Karla closed her eyes and sighed. "Henry, do you have any idea what can happen when you feed a cat milk or cream?"

"I vaguely recall my grandmother saying it wasn't a good idea," Lightstone volunteered tentatively. "Will she be all right?"

"You mean Sasha? Oh, she'll be fine. You may not be, though, after you get done cleaning up."

"That bad?"

"A panther with the runs is an impressive sight, my friend. So much so, I strongly suggest you cross your fingers and pray to whatever gods you think might take an interest in your problem."

"Seems to me that sort of problem would probably rate pretty low on the old deity-response list."

"If I were a god, that's certainly the way I'd see it," the sensuous young woman admitted agreeably as she filled the two glasses with milk. "But then, too, I always thought you XYs were too damned gullible for your own good… especially when it comes to double-Xs."

She opened the ancient refrigerator, took out a large butcher-paper-wrapped package, unwrapped its contents, deftly hacked the hindquarters of a good-sized deer in several chunks with an ominously sharp cleaver, and dropped them into the large stainless-steel feeding pan next to the panther's water bowl.

"That's an interesting perspective," Lightstone commented as he watched the panther tear into the hide-covered meat with her teeth and claws.

"Don't ever forget what she is, Henry. A hundred-pound panther with very deep-seated predatory instincts," Karla reminded him very seriously. "And speaking of self-preservation," she added, looking down at the significantly reduced stack of turkey slices, "it's a good thing you left some of this for me, or you'd have to fight both of us for what's left of that sandwich."

"I think I'll stick to fighting the human XYs, if it's all the same to you two," Lightstone replied, eyeing the temporarily distracted panther uneasily.

"Good idea. You'll probably live a lot longer." Karla quickly built herself a sandwich just as thick as Lightstone's, then tossed the remaining scraps of meat into the panther's bowl.

"As long as we're on that topic," Lightstone ventured as they sat down at the table and started in on their sandwiches, "you got any suggestions about how I should deal with my problem?"

"By 'my problem,' I assume you refer to the common male fantasy of having two adoring females on your hands at one time, both of whom happen to live in the same house… as opposed to her problem, of course?" Lightstone could see a glitter of pure amusement in the young woman's eyes.

"Uh, no, that's not exactly what I meant."

"Well, Henry my friend" — Karla handed him the last two bites of her sandwich — "as one of the interested parties, I'm not sure I'm the best person to advise you on how to handle your 'problem.' However," she added, "I would say that I'm probably the best person around here to advise you on what you shouldn't do."
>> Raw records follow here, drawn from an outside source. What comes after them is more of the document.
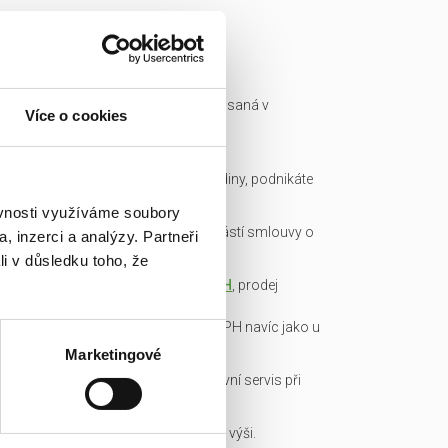
Ready made společnost je zapsaná v
Více o cookies
obchodním rejstříku a má IČ.
Všechny podklady pro převod
společnosti připravíme do hodiny, podnikáte
okamžitě.
ěvnosti využíváme soubory
Garance bezdlužnosti je součástí smlouvy o
, inzerci a analýzy. Partneři
převodu obchodního podílu.
li v důsledku toho, že
Transparentní cena včetně
DPH
, prodej
obchodních podílů je od DPH
osvobozen, není nutné platit DPH navíc jako u
konkurence!
Marketingové
Veškerou administrativu a právní servis při
koupi/přepisu zařídíme my!
Základní kapitál splacen v plné výši.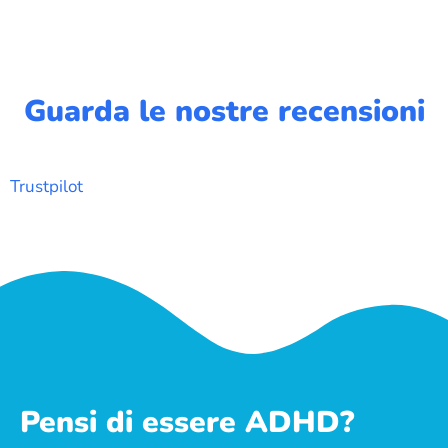
Guarda le nostre recensioni
Trustpilot
Pensi di essere ADHD?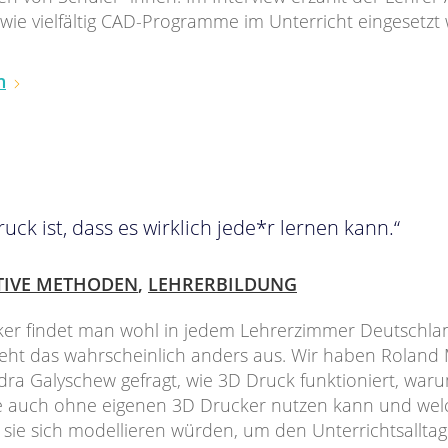
 wie vielfältig CAD-Programme im Unterricht eingesetz
n
uck ist, dass es wirklich jede*r lernen kann.“
TIVE METHODEN
,
LEHRERBILDUNG
ker findet man wohl in jedem Lehrerzimmer Deutschlan
eht das wahrscheinlich anders aus. Wir haben Roland
ra Galyschew gefragt, wie 3D Druck funktioniert, war
e auch ohne eigenen 3D Drucker nutzen kann und wel
 sie sich modellieren würden, um den Unterrichtsalltag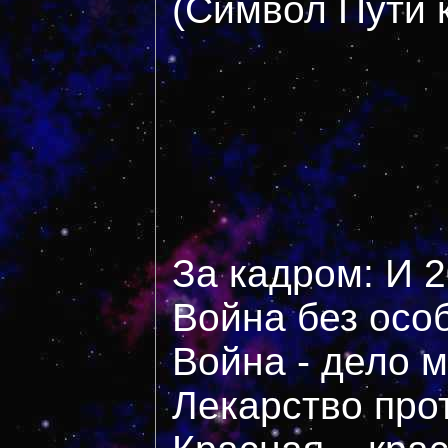
(Символ Пути к
За кадром: И 
Война без осо
Война - дело 
Лекарство про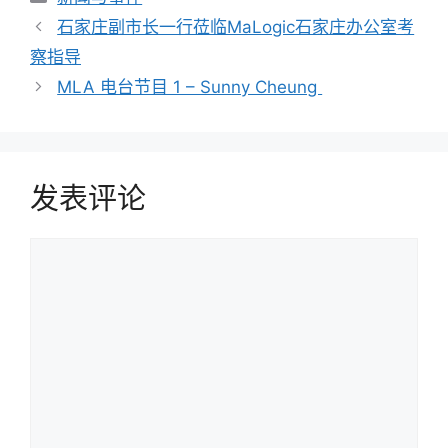
石家庄副市长一行莅临MaLogic石家庄办公室考
察指导
MLA 电台节目 1 – Sunny Cheung
发表评论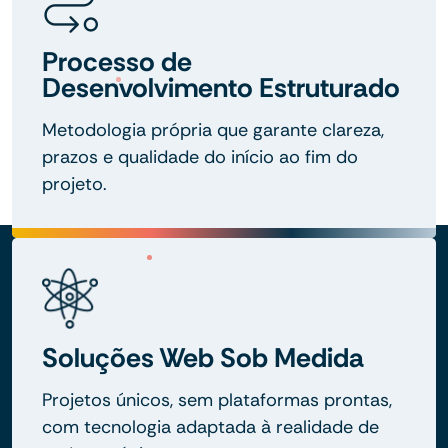
Processo de
Desenvolvimento Estruturado
Metodologia própria que garante clareza,
prazos e qualidade do início ao fim do
projeto.
Soluções Web Sob Medida
Projetos únicos, sem plataformas prontas,
com tecnologia adaptada à realidade de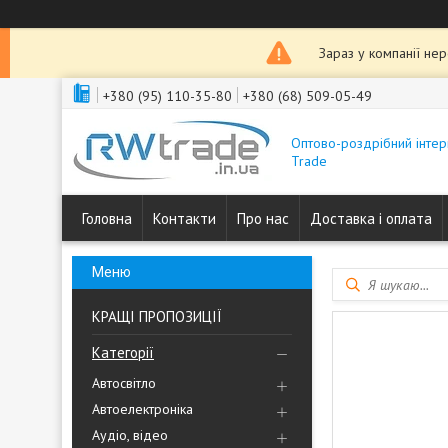
Зараз у компанії не
+380 (95) 110-35-80
+380 (68) 509-05-49
Оптово-роздрібний інтер
Trade
Головна
Контакти
Про нас
Доставка і оплата
КРАЩІ ПРОПОЗИЦІЇ
Категорії
Автосвітло
Автоелектроніка
Аудіо, відео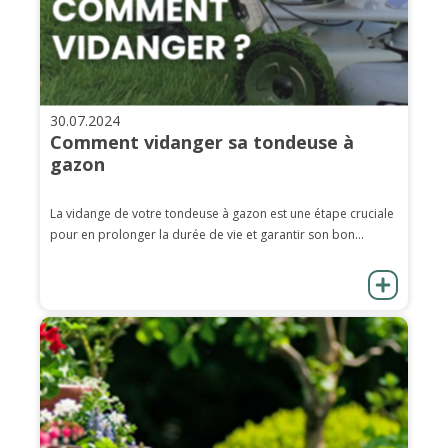
30.07.2024
Comment vidanger sa tondeuse à
gazon
La vidange de votre tondeuse à gazon est une étape cruciale
pour en prolonger la durée de vie et garantir son bon...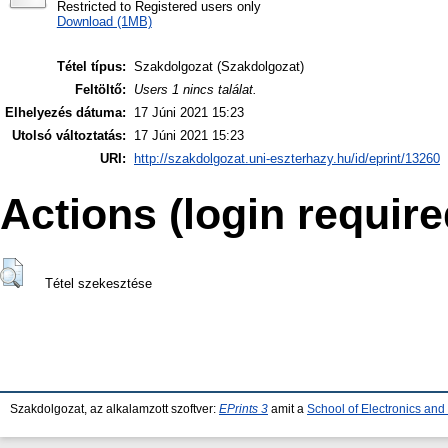
Restricted to Registered users only
Download (1MB)
Tétel típus:
Szakdolgozat (Szakdolgozat)
Feltöltő:
Users 1 nincs találat.
Elhelyezés dátuma:
17 Júni 2021 15:23
Utolsó változtatás:
17 Júni 2021 15:23
URI:
http://szakdolgozat.uni-eszterhazy.hu/id/eprint/13260
Actions (login require
Tétel szekesztése
Szakdolgozat, az alkalamzott szoftver:
EPrints 3
amit a
School of Electronics an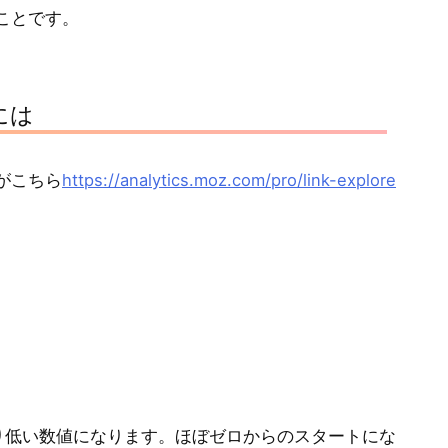
ことです。
には
がこちら
https://analytics.moz.com/pro/link-explore
なり低い数値になります。ほぼゼロからのスタートにな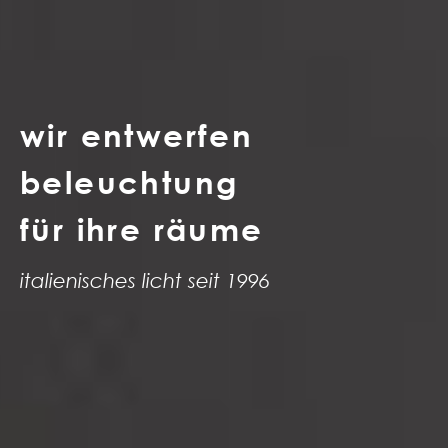
wir entwerfen
beleuchtung
für ihre räume
italienisches licht seit 1996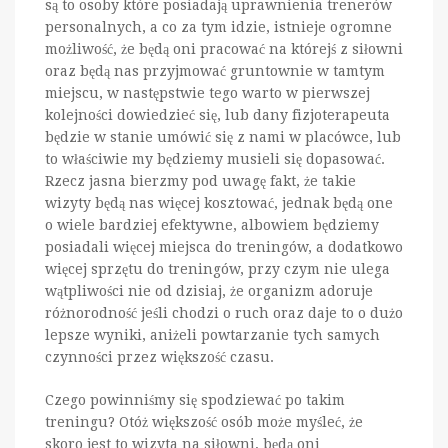
są to osoby które posiadają uprawnienia trenerów
personalnych, a co za tym idzie, istnieje ogromne
możliwość, że będą oni pracować na którejś z siłowni
oraz będą nas przyjmować gruntownie w tamtym
miejscu, w następstwie tego warto w pierwszej
kolejności dowiedzieć się, lub dany fizjoterapeuta
będzie w stanie umówić się z nami w placówce, lub
to właściwie my będziemy musieli się dopasować.
Rzecz jasna bierzmy pod uwagę fakt, że takie
wizyty będą nas więcej kosztować, jednak będą one
o wiele bardziej efektywne, albowiem będziemy
posiadali więcej miejsca do treningów, a dodatkowo
więcej sprzętu do treningów, przy czym nie ulega
wątpliwości nie od dzisiaj, że organizm adoruje
różnorodność jeśli chodzi o ruch oraz daje to o dużo
lepsze wyniki, aniżeli powtarzanie tych samych
czynności przez większość czasu.
Czego powinniśmy się spodziewać po takim
treningu? Otóż większość osób może myśleć, że
skoro jest to wizyta na siłowni, będą oni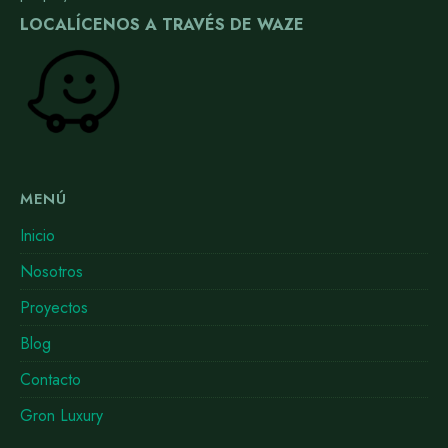
LOCALÍCENOS A TRAVÉS DE WAZE
MENÚ
Inicio
Nosotros
Proyectos
Blog
Contacto
Gron Luxury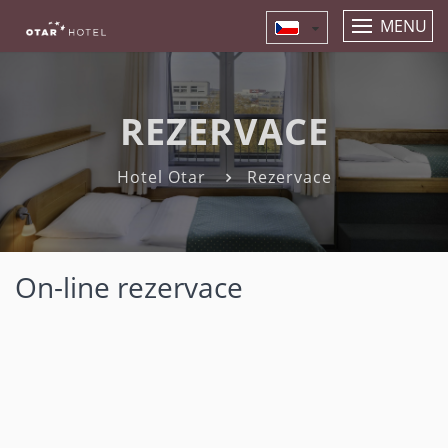
MENU
REZERVACE
Hotel Otar
Rezervace
On-line rezervace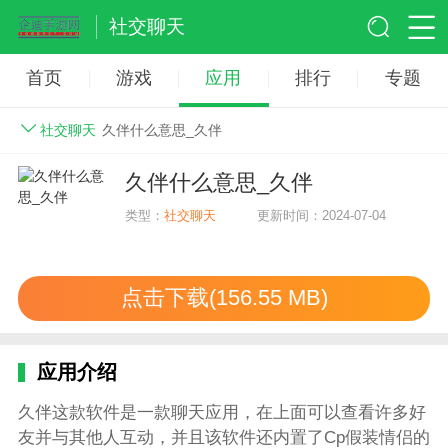
社交聊天
首页
游戏
应用
排行
专题
社交聊天
久伴什么意思_久伴
久伴什么意思_久伴
类型：
社交聊天
更新时间：2024-07-04
点击下载(156.55 MB)
应用介绍
久伴这款软件是一款聊天应用，在上面可以查看许多好
友并与其他人互动，并且该软件还内置了Cp假装情侣的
"Which is?" Lightstone asked warily.

The woman glanced fondly down at her pet snapping the deer femur like a toothpick with her powerful jaws, "you really shouldn't go wandering around with Sasha at night all by yourself anymore. Unless, of course, you take along a nice big picnic basket full of deer meat and turkey sandwiches."

"A picnic basket?"

"Like I said," she added with an ambiguous smile as she picked up her glass of cold milk, "we can be distracted."